Output the passage from the Samurai Warriors 4 Empires review below word for word, starting at "Earlier this year, Koei" and ending at "for six years.".

### QUOTED TEXT:
┄┄┄┄┄┄┄┄┄┄┄┄┄┄┄┄┄┄┄┄

Samurai Warriors 4 Empires PS5/PS4 Review

PS5 screenshot captured by the author.

Earlier this year, Koei Tecmo and Omega Force launched Dynasty Warriors 9 Empires worldwide to little fanfare, dropping it out right in the middle of other big games like Elden Ring and Horizon Forbidden West. The game’s Japanese release was more smartly timed at the end of 2021, where it was a modest hit. I enjoyed the game enough that I bought and played several copies, and I’m re-evaluating it right now on the PS5.

DW9: Empires was the return of Koei’s long-dormant spin off branch of their long-running Warriors/Musou action franchise. These days, the licensed titles in the series tend to do much better than the in-house original IP stuff, so it’s no wonder really that the tactical side of the series got shelved for six years.

The Empires brand used to show its face a lot more often, with a new game all but guaranteed for each installment in the main series. These take the core button mashing action of the million billion Warriors games and pair it with a layer of hardcore strategy driven mostly by menus. Not really the stuff of modern mainstream gaming excitement, maybe, but something I really enjoy.

Samurai Warriors 4 Empires was the last game in this spin-off lineage before Koei threw it in a closet for six long years. There’s nothing about the game itself that suggests that the series was about to go on hiatus. In fact, revisiting it now on a modern console, it’s as vibrant and fresh as anything else in the series, and probably should have been the model for more of their games going forward.

The game released in 2016 on the PS3(!), Vita(!!), and PS4, with no Xbox or PC releases to speak of. I don’t know that Sony paid for any kind of exclusivity at the time, so this is probably just down to Koei’s weird habit of releasing things in whatever manner they choose. While the vast majority of the graphical and combat content come directly from Samurai Warriors 4, it’s the presentation layer on top that makes this worth going back to now.

Rather than just use the same tired menu system that most Empires games employ (including this year’s text-stuffed DW9 iteration), SW4 Empires mixes things up with a lavishly produced graphical interface set within the confines of a cute cutaway diorama castle. You’ll use this neat-looking system to place officers in different roles in your kingdom, and they can offer you suggestions as to possible strategies. Taking these suggestions offers some benefit over executing actions manually, essentially doubling up the number of actions you can take per turn.

PS5 screenshot taken by the author.

As in all Warriors games, your goal is to wage action-heavy battles across a vast area and unite the lands under your own flag. Samurai Warriors 4 sped up these battles to a hilarious degree, offering a special move called a Hyper Attack that allows your chosen character to rip across the battlefield at lightning speed, and all that fast combat goodness returns here in Empires. I know that a lot of fans didn’t like the speed of these games at the time, and indeed DW9 and Samurai Warriors 5 both proceed a bit slower overall, so perhaps the developers agreed. Still, in a day where long cutscenes and elaborate tutorials rule over all, jumping in and blasting across a battlefield has tremendous charm.

The castle menu system and the fast combat make this one of the easiest Empires games to get into. If you don’t want to worry too much about strategy, you won’t have to, but there’s still enough depth here for those that love to dig in. The game’s campaigns are punctuated by little somewhat-random story scenes, and the production value on these is dramatically higher than in this year’s newest release. DW9 Empires has some of the worst, shoddiest cutscenes I’ve seen in a modern video game. Not only does SW4 Empires feature way more story scenes than the new game, they are also better produced and much more varied.

┄┄┄┄┄┄┄┄┄┄┄┄┄┄┄┄┄┄┄┄

[Element location data]

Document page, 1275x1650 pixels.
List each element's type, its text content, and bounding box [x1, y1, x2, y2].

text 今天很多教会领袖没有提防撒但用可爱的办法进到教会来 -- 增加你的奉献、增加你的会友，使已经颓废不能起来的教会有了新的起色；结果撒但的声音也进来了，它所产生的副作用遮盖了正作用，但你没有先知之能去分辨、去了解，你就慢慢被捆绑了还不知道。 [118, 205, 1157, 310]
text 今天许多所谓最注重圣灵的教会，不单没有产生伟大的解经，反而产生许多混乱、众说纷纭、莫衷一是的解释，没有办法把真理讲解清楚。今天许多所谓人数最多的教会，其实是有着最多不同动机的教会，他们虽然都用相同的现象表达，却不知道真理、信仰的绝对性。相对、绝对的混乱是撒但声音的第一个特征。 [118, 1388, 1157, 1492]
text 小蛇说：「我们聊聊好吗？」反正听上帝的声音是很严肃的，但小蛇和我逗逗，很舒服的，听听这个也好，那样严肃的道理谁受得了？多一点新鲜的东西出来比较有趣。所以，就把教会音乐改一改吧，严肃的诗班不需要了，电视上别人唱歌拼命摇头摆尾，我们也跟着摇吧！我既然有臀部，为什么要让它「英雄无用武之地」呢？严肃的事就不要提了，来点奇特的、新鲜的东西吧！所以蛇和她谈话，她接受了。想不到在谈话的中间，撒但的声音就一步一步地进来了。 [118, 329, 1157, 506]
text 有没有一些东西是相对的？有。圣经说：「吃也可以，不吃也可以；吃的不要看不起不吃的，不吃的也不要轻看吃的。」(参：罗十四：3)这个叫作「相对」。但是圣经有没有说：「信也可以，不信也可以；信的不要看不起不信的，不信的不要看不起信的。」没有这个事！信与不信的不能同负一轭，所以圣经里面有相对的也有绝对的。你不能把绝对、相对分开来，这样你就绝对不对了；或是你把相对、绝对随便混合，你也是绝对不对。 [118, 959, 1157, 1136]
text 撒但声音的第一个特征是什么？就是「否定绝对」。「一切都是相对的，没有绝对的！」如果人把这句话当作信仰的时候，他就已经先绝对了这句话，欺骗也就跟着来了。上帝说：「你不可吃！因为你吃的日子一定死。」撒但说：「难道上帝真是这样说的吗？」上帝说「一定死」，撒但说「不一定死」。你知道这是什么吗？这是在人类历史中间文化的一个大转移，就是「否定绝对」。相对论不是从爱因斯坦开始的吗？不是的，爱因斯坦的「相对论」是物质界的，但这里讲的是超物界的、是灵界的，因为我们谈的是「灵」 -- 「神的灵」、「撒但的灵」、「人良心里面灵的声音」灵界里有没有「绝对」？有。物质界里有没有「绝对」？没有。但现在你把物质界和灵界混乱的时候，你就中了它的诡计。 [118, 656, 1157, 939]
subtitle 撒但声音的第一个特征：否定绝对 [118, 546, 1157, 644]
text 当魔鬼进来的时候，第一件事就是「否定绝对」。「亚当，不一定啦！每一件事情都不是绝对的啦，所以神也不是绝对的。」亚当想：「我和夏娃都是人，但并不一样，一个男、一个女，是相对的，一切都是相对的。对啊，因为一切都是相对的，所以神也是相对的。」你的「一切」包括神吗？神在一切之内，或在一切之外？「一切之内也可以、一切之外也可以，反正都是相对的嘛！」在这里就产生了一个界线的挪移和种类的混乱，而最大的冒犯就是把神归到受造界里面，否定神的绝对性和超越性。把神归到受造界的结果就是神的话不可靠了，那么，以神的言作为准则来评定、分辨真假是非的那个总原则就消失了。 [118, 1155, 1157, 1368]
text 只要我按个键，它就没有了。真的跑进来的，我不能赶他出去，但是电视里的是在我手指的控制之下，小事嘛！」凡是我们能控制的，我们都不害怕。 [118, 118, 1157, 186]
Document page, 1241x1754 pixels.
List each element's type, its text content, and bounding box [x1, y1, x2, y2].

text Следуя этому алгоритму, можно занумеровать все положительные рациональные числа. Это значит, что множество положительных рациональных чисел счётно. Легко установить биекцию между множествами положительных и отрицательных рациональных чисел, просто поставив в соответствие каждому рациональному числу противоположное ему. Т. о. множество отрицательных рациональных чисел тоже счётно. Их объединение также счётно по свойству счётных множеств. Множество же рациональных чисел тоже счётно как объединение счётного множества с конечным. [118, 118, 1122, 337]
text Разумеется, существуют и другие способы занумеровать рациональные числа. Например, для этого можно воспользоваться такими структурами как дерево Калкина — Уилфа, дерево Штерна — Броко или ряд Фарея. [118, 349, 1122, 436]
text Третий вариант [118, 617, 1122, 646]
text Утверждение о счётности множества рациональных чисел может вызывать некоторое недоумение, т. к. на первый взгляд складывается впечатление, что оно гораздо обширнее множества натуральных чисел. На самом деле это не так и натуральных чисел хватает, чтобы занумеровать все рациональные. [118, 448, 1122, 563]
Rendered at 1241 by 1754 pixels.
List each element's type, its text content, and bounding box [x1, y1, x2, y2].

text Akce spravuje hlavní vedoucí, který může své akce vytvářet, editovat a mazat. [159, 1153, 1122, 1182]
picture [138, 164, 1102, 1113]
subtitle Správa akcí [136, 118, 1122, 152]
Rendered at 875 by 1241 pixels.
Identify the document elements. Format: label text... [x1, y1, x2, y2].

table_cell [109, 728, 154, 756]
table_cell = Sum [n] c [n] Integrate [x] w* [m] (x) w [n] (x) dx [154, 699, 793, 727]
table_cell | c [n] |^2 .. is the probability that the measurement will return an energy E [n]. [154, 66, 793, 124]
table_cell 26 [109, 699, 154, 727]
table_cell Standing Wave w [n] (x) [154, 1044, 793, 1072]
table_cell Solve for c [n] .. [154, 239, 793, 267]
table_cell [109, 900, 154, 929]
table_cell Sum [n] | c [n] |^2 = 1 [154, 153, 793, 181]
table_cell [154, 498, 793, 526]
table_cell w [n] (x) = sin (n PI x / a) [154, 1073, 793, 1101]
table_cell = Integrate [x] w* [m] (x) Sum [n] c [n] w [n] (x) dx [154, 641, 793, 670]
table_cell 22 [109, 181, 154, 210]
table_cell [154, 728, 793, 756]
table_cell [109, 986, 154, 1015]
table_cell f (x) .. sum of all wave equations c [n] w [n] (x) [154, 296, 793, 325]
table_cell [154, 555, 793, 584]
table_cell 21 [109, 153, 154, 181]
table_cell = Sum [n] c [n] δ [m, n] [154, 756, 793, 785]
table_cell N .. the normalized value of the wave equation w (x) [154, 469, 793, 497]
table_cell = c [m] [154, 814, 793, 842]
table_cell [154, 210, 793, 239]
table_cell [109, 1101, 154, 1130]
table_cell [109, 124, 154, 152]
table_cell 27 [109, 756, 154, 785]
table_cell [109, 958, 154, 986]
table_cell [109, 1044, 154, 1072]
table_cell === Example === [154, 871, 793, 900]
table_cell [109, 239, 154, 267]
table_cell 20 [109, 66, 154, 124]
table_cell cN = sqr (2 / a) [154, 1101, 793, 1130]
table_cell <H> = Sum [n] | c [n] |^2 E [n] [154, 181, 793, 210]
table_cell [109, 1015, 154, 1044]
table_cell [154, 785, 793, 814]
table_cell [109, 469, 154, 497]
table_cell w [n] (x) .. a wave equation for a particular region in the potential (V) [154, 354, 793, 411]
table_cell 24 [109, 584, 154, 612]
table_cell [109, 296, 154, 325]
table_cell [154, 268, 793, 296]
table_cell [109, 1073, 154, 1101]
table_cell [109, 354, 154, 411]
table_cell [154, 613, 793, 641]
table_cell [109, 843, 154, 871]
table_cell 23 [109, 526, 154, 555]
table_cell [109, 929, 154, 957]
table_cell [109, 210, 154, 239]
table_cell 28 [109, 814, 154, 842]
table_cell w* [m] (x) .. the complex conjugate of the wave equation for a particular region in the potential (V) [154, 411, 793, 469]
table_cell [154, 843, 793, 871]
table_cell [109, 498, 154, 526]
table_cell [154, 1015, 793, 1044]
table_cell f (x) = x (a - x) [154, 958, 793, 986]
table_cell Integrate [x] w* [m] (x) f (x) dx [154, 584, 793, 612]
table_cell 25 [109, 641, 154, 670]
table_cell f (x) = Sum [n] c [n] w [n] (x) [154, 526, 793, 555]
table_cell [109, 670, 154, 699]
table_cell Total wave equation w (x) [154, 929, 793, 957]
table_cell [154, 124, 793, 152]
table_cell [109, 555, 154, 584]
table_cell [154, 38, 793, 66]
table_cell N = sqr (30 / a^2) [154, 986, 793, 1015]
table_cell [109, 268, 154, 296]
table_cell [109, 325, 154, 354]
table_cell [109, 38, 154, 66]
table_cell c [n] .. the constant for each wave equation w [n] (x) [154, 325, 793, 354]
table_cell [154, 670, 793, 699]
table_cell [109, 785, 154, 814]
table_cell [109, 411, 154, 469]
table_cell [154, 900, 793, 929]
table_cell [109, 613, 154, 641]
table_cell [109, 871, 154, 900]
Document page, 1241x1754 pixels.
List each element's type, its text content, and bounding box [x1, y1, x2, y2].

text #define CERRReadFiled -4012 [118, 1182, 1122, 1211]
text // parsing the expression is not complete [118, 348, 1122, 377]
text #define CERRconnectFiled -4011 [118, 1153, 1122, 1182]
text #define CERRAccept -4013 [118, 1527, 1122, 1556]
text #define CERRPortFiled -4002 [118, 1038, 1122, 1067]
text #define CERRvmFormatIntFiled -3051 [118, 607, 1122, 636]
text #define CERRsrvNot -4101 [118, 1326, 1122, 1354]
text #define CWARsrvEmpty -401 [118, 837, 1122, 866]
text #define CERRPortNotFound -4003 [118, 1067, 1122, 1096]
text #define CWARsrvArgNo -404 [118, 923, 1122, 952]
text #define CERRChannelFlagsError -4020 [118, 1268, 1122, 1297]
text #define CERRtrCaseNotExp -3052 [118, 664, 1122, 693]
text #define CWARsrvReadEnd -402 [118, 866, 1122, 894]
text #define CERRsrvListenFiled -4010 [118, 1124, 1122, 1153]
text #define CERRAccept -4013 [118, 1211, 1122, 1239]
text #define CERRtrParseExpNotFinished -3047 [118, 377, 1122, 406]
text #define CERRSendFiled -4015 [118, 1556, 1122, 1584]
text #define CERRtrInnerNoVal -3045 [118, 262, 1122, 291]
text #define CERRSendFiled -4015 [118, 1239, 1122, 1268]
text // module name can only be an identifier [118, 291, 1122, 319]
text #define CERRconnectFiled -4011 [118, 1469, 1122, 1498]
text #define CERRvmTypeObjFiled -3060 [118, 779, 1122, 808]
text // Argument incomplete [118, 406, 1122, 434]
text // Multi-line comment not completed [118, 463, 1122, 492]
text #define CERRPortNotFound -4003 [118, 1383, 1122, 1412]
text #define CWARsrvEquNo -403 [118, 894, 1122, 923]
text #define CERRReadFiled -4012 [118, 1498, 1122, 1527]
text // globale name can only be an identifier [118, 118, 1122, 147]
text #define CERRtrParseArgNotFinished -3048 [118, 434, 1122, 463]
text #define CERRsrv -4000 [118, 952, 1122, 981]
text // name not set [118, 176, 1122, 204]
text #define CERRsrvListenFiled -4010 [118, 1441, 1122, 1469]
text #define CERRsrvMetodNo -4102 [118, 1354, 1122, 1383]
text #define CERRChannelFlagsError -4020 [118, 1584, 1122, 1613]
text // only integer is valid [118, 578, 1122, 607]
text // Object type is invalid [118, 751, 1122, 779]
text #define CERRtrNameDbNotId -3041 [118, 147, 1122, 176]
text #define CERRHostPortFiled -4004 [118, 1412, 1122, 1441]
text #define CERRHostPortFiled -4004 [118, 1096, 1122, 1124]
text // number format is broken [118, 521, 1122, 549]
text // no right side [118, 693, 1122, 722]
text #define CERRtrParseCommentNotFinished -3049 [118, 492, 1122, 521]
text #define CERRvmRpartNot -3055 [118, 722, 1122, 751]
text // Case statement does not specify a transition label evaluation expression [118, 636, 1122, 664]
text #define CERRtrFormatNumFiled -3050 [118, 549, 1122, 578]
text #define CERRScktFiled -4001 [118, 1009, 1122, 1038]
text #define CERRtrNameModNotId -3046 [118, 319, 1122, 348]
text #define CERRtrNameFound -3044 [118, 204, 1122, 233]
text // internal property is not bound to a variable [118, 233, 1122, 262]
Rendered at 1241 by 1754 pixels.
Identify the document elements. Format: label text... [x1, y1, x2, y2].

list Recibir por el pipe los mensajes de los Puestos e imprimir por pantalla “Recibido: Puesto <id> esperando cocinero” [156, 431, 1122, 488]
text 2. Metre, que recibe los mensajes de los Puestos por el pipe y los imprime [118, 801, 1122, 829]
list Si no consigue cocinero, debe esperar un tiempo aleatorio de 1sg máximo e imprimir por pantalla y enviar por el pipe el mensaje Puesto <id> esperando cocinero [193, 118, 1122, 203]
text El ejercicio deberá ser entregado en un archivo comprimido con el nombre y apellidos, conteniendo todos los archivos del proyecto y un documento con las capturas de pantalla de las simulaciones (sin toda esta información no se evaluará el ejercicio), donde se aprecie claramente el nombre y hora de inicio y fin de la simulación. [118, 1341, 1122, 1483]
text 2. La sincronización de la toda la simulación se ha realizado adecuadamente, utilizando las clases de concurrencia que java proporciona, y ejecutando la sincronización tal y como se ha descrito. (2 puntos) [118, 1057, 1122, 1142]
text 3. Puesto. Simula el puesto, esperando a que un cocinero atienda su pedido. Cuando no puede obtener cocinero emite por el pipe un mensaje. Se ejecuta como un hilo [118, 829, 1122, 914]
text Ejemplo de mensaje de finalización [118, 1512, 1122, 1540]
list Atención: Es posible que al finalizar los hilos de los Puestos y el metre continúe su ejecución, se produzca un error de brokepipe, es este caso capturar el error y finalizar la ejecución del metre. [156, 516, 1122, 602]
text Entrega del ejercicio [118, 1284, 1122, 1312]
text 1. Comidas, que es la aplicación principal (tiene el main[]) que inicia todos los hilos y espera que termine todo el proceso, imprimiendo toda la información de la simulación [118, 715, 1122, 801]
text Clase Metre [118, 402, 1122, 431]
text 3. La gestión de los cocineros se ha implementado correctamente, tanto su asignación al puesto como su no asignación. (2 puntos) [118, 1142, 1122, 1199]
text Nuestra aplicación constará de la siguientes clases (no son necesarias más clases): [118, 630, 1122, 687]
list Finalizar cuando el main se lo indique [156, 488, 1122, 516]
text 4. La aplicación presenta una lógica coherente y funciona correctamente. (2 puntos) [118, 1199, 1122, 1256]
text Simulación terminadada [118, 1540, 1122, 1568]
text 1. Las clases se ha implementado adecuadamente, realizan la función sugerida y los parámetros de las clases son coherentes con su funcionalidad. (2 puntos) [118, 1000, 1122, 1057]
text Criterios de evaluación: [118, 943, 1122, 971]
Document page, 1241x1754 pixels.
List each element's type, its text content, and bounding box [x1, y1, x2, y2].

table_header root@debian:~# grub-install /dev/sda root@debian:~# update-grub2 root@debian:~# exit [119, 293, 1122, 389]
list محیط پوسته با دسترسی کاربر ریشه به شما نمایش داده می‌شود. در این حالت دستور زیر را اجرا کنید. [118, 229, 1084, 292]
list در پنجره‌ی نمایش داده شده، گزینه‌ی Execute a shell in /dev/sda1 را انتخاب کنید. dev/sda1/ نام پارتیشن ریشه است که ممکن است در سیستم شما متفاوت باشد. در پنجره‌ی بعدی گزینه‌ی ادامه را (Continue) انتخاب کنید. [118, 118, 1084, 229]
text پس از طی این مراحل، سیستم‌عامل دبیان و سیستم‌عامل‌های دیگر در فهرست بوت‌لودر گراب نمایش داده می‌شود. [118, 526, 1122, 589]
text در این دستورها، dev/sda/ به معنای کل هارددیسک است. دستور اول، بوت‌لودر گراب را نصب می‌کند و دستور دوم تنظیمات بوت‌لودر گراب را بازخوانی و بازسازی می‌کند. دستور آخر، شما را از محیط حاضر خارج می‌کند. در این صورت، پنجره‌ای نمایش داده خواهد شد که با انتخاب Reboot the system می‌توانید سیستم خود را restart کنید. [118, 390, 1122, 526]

┄┄┄┄┄┄┄┄┄┄┄┄┄┄┄┄┄┄┄┄

### ANSWER:
Earlier this year, Koei Tecmo and Omega Force launched Dynasty Warriors 9 Empires worldwide to little fanfare, dropping it out right in the middle of other big games like Elden Ring and Horizon Forbidden West. The game’s Japanese release was more smartly timed at the end of 2021, where it was a modest hit. I enjoyed the game enough that I bought and played several copies, and I’m re-evaluating it right now on the PS5.

DW9: Empires was the return of Koei’s long-dormant spin off branch of their long-running Warriors/Musou action franchise. These days, the licensed titles in the series tend to do much better than the in-house original IP stuff, so it’s no wonder really that the tactical side of the series got shelved for six years.